The factors that isolate are too numerous to name. Pandemic aside, mainstream cultural changes over several decades seem to reveal people perhaps a bit too comfortable entertaining themselves in their own homes. Neighbors don’t talk to neighbors, express lanes and pay-at-the-pump options limit interpersonal interaction, and individualistic consumerism separates. Sadly, the church isn’t immune to the symptoms seen in society; unity is often preached but not practiced, and collective prayer just doesn’t seem necessary. But the Church of God in West Virginia is unwilling to settle for the status quo. Late in the year, they took bold steps to bring everyone together in spirit, in person as much as possible, and in prayer.
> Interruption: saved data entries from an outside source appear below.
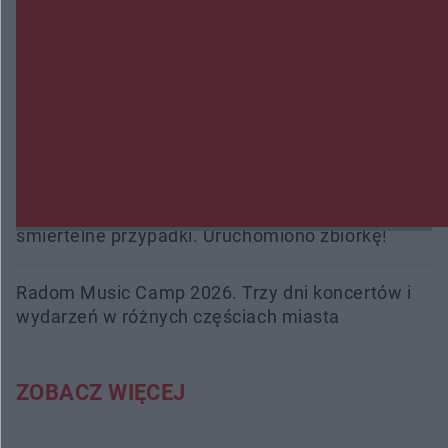
Policjanci z Przysuchy odnaleźli ciało 40-letniej
kobiety. Dwie osoby usłyszały zarzut zabójstwa
Burze sparaliżowały region. Strażacy
interweniowali 58 razy
Trwa walka z nosówką w schronisku. Są
śmiertelne przypadki. Uruchomiono zbiórkę!
Radom Music Camp 2026. Trzy dni koncertów i
wydarzeń w różnych częściach miasta
ZOBACZ WIĘCEJ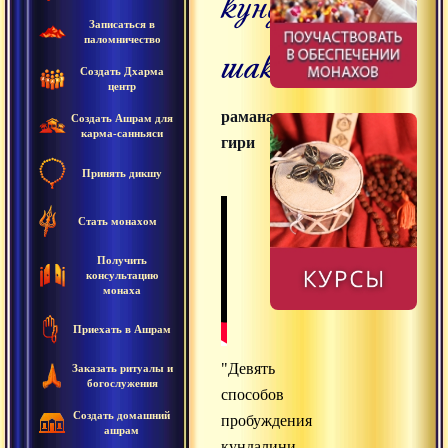
кундалини
Записаться в
паломничество
шакти
Создать Дхарма
центр
раманатха
Создать Ашрам для
карма-санньяси
гири
Принять дикшу
Стать монахом
Получить
консультацию
монаха
Приехать в Ашрам
"Девять
Заказать ритуалы и
богослужения
способов
Создать домашний
пробуждения
ашрам
кундалини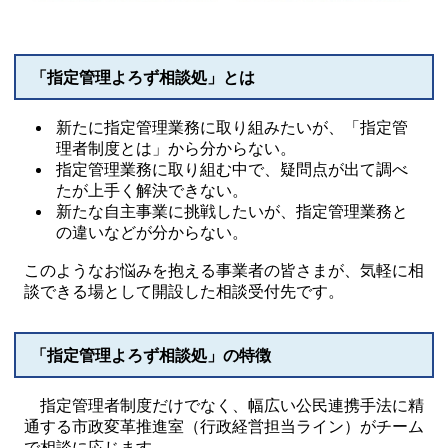
「指定管理よろず相談処」とは
新たに指定管理業務に取り組みたいが、「指定管
理者制度とは」から分からない。
指定管理業務に取り組む中で、疑問点が出て調べ
たが上手く解決できない。
新たな自主事業に挑戦したいが、指定管理業務と
の違いなどが分からない。
このようなお悩みを抱える事業者の皆さまが、気軽に相
談できる場として開設した相談受付先です。
「指定管理よろず相談処」の特徴
指定管理者制度だけでなく、幅広い公民連携手法に精
通する市政変革推進室（行政経営担当ライン）がチーム
で相談に応じます。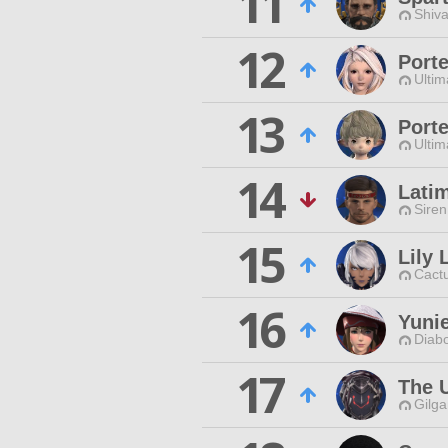
11
Shiva
12
Porte
Ultim
13
Porte
Ultim
14
Lati
Siren
15
Lily 
Cactu
16
Yuni
Diabo
17
The 
Gilga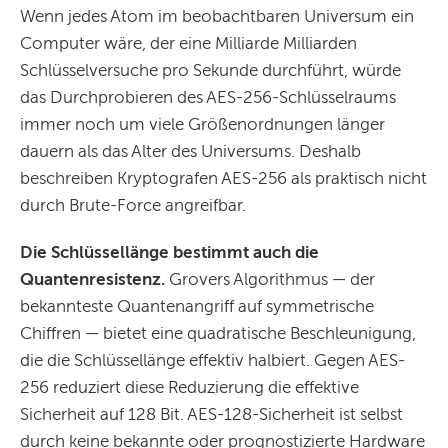
Wenn jedes Atom im beobachtbaren Universum ein
Computer wäre, der eine Milliarde Milliarden
Schlüsselversuche pro Sekunde durchführt, würde
das Durchprobieren des AES-256-Schlüsselraums
immer noch um viele Größenordnungen länger
dauern als das Alter des Universums. Deshalb
beschreiben Kryptografen AES-256 als praktisch nicht
durch Brute-Force angreifbar.
Die Schlüssellänge bestimmt auch die
Quantenresistenz.
Grovers Algorithmus — der
bekannteste Quantenangriff auf symmetrische
Chiffren — bietet eine quadratische Beschleunigung,
die die Schlüssellänge effektiv halbiert. Gegen AES-
256 reduziert diese Reduzierung die effektive
Sicherheit auf 128 Bit. AES-128-Sicherheit ist selbst
durch keine bekannte oder prognostizierte Hardware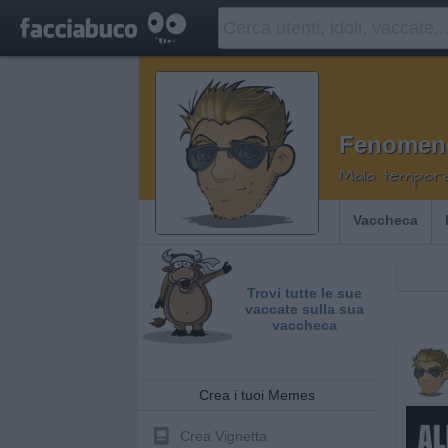
Fenomen
Mala tempor
Vaccheca
Trovi tutte le sue
vaccate sulla sua
vaccheca
Crea i tuoi Memes
Crea Vignetta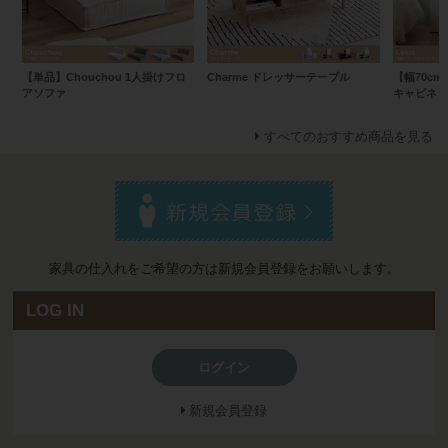
【単品】Chouchou 1人掛けフロ
Charme ドレッサーテーブル
【幅70cm
アソファ
キャビネッ
すべてのおすすめ商品を見る
家具の仕入れをご希望の方は新規会員登録をお願いします。
LOG IN
ログイン
新規会員登録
The date was determined to be November 16. Based on what anyone can remember, it would be the first-ever night of united prayer for West Virginia Ministries of the Church of God. Organizers weren’t sure how the event would be received, but they knew it needed to happen. A central, in-person gathering would be held at Teays Valley Church of God in Scott Depot, but there would be more than one accommodation made for those unable to be physically present. Not only would a Facebook Live video feed be made available, but also a recording and an outline of the service would be made available for those who either couldn’t access the technology or couldn’t clear their calendar for that special evening.

Mitchell Burch gives instructions at the prayer rally.

“We tried to cover all our bases because we didn’t know what the level of participation would be,” Mitchell Burch explains. Burch, who serves West Virginia Ministries of the Church of God as state pastor, describes the night as “one of the most unifying efforts we have ever experienced” in the state, as not only was the turnout great at the primary host site, but many other churches also hosted services of their own outside of the central region.

“The live, in-person service was phenomenal,” he continues. “I received many calls afterward from pastors all across the state, too, confirming that our people engaged in every song, every prayer, in every way. It was amazing. That’s the overall impression we got.”

Seven prayer segments dominated the evening, each one designed with a brief introduction of admonition and pertinent scripture. A specific “prayer posture” was suggested for each segment, enhancing the holistic experience and allowing for a variety of worshipful expression. Different themes guided each segment, with songs of worship included, but ultimately the thrust was in consideration of the community, especially lost souls. At the conclusion of the night, hands were held in unity throughout the Teays Valley auditorium, creating a gigantic circle of intercession. The moment was both beautiful and unforgettable.

Several West Virginia pastors led prayer segments.

“I felt like we needed something that would rally us following the pandemic and the segmentation that seemed to follow,” Mitch reflects. “We knew we probably couldn’t generate numbers in a single location, but if we utilized technology, we could pull it off. There was a real sense of urgency to gather the church in some form, and instead of doing it only the traditional way, we had that central location and sent the service to everyone.”